The technical aspects of Burry’s short positions remain undisclosed, though market analysts speculate he’s utilizing a combination of direct stock shorts and put options expiring in late 2025, giving his thesis approximately 12-18 months to materialize.
Previous Burry predictions have shown mixed results. While his housing market call proved extraordinarily accurate, subsequent bearish positions on Treasury bonds and the broader market have delivered more uneven outcomes. His brief short position against Tesla in 2021 would have eventually proven profitable had it been maintained through 2022’s tech selloff.
The current AI investment landscape does show concerning parallels to previous technology bubbles. Companies are increasingly adding “AI” terminology to corporate communications regardless of substantive business model changes—a linguistic pattern reminiscent of companies adding “.com” to their names during the internet bubble.
“What we’re witnessing is a classic feedback loop,” explains Robert Shiller, Nobel Prize-winning economist at Yale University. “Rising prices attract attention, creating narratives that justify those prices, which then attract more capital, pushing prices higher still.”
For retail investors caught between competing narratives from investment luminaries, financial advisors recommend caution. “Burry’s track record commands respect, but timing market turns remains notoriously difficult,” says Jennifer Rodriguez, certified financial planner at Fidelity Investments. “Maintaining diversified exposure while perhaps trimming positions that have grown disproportionately large represents a prudent middle ground.”

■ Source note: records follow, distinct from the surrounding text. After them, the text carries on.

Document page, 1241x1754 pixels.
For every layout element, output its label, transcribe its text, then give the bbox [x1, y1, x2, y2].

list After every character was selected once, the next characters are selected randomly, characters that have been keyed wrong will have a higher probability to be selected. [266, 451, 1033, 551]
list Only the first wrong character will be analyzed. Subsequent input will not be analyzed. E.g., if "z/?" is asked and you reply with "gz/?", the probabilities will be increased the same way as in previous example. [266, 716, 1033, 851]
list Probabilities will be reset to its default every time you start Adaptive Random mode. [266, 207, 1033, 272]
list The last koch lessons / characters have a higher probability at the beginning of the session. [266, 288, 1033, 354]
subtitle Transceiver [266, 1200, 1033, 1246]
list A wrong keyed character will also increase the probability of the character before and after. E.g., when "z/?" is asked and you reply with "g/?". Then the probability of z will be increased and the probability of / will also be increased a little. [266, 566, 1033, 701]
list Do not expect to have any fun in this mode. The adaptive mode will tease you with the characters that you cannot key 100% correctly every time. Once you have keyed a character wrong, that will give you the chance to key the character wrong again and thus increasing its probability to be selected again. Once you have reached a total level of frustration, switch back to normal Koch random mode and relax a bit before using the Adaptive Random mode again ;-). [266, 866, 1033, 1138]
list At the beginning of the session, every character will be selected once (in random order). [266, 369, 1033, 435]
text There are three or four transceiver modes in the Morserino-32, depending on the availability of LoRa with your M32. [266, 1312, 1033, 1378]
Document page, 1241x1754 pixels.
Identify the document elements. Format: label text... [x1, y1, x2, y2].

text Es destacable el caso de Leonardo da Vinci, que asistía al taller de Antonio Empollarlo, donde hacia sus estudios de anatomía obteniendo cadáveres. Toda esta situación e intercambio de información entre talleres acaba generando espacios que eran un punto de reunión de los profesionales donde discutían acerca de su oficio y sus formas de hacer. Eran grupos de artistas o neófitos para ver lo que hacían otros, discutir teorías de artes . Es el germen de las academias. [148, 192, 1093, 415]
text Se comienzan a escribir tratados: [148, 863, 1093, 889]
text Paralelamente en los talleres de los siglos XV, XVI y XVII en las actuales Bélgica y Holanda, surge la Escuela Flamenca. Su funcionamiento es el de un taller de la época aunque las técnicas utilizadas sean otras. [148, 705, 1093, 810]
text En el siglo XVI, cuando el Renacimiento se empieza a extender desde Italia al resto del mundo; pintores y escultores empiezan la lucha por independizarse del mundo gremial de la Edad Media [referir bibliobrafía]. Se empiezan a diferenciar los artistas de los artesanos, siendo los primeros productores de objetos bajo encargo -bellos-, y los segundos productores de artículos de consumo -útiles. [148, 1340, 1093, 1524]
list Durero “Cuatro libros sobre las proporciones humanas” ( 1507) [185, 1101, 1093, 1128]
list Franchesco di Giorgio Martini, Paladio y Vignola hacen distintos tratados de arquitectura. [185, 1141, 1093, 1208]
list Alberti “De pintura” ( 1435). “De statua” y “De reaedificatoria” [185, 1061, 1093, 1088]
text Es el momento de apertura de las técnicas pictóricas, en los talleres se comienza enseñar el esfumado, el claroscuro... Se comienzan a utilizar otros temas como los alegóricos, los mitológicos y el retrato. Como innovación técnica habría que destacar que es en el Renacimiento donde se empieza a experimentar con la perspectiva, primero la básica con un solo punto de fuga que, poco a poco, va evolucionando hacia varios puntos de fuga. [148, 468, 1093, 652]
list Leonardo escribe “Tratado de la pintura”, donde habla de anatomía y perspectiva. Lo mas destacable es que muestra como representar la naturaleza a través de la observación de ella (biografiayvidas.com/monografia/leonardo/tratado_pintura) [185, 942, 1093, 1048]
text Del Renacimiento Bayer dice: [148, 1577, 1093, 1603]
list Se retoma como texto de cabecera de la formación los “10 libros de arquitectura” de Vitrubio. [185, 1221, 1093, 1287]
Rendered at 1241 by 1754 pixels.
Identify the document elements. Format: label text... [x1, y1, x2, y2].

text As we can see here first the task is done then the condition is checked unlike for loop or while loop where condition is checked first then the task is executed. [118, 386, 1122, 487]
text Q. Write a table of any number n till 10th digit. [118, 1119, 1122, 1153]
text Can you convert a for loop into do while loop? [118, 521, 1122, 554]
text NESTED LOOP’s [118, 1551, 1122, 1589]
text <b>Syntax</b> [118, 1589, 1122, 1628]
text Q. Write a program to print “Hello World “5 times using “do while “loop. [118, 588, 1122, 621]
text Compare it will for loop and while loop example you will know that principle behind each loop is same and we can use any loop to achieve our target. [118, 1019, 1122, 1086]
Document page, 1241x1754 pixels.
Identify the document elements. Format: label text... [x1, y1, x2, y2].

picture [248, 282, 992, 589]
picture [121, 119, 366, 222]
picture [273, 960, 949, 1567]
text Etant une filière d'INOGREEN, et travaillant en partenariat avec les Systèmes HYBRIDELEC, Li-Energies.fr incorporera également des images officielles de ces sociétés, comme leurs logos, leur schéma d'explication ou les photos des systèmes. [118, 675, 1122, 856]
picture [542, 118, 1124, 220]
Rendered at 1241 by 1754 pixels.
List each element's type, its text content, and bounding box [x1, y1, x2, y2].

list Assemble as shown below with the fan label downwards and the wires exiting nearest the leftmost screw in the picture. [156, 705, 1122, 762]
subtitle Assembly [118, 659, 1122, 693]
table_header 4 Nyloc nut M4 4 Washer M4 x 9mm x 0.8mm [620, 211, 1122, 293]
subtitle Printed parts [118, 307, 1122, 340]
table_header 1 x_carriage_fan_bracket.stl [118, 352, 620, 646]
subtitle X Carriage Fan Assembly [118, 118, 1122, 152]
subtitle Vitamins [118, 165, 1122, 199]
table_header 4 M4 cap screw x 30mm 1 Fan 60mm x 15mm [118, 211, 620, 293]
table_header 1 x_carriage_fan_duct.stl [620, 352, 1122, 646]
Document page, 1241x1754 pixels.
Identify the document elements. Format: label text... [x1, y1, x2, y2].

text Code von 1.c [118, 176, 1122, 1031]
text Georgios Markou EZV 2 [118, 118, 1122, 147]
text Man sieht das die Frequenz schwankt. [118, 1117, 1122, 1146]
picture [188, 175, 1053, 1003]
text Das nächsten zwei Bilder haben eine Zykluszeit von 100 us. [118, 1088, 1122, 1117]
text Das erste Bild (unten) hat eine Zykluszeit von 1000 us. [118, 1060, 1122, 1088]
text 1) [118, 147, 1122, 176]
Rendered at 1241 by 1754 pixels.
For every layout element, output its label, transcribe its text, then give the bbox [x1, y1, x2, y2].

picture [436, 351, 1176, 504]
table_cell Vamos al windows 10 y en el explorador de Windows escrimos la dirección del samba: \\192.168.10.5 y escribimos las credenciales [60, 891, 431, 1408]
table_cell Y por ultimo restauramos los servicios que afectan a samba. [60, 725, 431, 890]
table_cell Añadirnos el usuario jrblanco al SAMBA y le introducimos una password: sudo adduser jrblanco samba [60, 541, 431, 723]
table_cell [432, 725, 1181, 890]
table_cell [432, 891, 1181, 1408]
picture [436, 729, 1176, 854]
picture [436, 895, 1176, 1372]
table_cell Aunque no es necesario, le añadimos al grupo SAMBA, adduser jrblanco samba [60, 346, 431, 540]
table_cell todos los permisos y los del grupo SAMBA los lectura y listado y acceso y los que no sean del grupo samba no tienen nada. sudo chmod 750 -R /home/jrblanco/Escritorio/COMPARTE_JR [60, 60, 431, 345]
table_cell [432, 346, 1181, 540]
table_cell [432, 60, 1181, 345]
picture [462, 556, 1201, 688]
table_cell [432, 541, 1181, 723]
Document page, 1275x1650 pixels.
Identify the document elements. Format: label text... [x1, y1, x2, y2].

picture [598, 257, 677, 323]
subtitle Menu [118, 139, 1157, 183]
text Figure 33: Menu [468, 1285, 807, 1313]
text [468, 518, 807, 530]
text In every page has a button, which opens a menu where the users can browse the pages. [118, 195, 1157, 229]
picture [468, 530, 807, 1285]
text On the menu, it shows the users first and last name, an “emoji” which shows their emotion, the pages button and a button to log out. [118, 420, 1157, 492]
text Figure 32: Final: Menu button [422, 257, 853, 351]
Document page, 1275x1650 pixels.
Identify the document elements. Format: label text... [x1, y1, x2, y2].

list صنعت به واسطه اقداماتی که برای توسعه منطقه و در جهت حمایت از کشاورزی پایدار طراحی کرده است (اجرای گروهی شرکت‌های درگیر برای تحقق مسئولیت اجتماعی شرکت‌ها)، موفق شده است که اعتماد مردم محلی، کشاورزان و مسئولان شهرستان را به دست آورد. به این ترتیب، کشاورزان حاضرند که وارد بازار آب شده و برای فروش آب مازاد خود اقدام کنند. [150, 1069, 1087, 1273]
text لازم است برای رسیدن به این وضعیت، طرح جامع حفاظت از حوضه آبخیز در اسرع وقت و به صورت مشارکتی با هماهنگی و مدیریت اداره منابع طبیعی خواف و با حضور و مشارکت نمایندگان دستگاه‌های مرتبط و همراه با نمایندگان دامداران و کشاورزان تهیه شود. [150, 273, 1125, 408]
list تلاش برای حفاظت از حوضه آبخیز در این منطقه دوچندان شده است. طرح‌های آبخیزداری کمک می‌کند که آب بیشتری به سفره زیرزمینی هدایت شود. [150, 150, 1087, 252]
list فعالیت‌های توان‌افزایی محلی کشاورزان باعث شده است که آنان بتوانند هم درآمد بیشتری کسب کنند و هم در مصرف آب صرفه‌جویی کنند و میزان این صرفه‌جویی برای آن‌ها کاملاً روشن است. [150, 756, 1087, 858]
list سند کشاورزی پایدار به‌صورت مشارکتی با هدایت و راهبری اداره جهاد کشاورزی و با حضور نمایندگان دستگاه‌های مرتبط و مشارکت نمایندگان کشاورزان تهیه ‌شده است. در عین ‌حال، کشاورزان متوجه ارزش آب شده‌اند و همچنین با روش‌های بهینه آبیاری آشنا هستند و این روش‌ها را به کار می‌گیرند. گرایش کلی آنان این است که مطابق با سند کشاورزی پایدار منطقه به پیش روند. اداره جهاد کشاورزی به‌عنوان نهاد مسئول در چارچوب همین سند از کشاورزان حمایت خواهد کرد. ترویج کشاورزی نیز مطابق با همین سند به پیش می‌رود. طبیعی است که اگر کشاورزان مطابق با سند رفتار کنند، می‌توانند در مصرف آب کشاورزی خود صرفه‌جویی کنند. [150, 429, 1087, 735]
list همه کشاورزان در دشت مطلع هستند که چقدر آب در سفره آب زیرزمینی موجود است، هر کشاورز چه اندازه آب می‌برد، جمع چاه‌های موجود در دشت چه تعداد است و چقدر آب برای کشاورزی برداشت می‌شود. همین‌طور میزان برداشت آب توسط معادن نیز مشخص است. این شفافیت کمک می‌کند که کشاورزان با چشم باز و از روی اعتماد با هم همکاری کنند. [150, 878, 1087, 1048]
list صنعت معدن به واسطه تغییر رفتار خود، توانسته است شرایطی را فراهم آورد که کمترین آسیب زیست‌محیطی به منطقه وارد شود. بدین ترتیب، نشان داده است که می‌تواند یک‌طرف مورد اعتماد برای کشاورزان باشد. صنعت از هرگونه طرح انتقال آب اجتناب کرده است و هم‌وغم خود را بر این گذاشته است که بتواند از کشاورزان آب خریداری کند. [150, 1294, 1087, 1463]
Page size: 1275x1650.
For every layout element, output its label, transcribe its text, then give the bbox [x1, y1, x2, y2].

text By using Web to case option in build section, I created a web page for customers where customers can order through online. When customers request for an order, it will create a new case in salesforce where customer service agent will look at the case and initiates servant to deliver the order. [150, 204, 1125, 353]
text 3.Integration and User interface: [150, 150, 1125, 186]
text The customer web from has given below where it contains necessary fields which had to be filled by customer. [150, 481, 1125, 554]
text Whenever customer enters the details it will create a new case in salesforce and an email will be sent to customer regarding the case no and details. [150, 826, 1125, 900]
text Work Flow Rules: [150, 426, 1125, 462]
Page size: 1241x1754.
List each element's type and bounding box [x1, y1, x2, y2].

Whether Burry’s AI skepticism proves as prescient as his housing market warnings remains to be seen. What’s certain is that his contrarian stance has introduced a necessary counterpoint to the prevailing AI enthusiasm, potentially compelling investors to scrutinize their assumptions more rigorously as we enter 2025.
In financial markets, as in technology itself, the most valuable contribution is often not unquestioning acceptance but thoughtful, data-driven skepticism—a quality Michael Burry continues to embody, for better or worse.